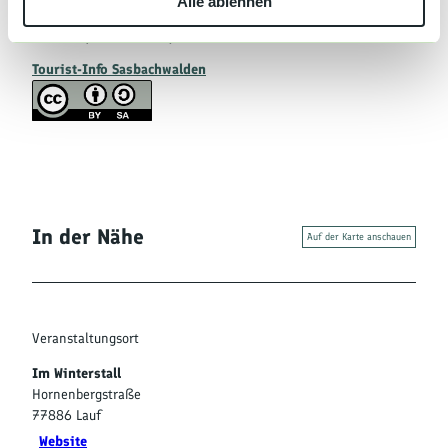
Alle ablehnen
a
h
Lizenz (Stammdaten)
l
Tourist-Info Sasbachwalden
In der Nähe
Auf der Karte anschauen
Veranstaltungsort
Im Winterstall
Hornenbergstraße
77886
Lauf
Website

______________________________

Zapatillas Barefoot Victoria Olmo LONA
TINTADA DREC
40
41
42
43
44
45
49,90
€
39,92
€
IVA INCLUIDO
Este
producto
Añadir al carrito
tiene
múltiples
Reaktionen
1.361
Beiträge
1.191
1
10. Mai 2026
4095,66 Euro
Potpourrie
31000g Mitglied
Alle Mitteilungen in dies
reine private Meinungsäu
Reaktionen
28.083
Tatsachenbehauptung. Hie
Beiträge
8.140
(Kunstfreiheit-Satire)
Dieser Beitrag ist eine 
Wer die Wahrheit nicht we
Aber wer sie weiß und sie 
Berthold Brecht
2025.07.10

______________________________

§ **Task statement**
Go through the entries. Report every line that contains the word "Alle".

§ **Your response**
Alle ablehnen
Alle Mitteilungen in dies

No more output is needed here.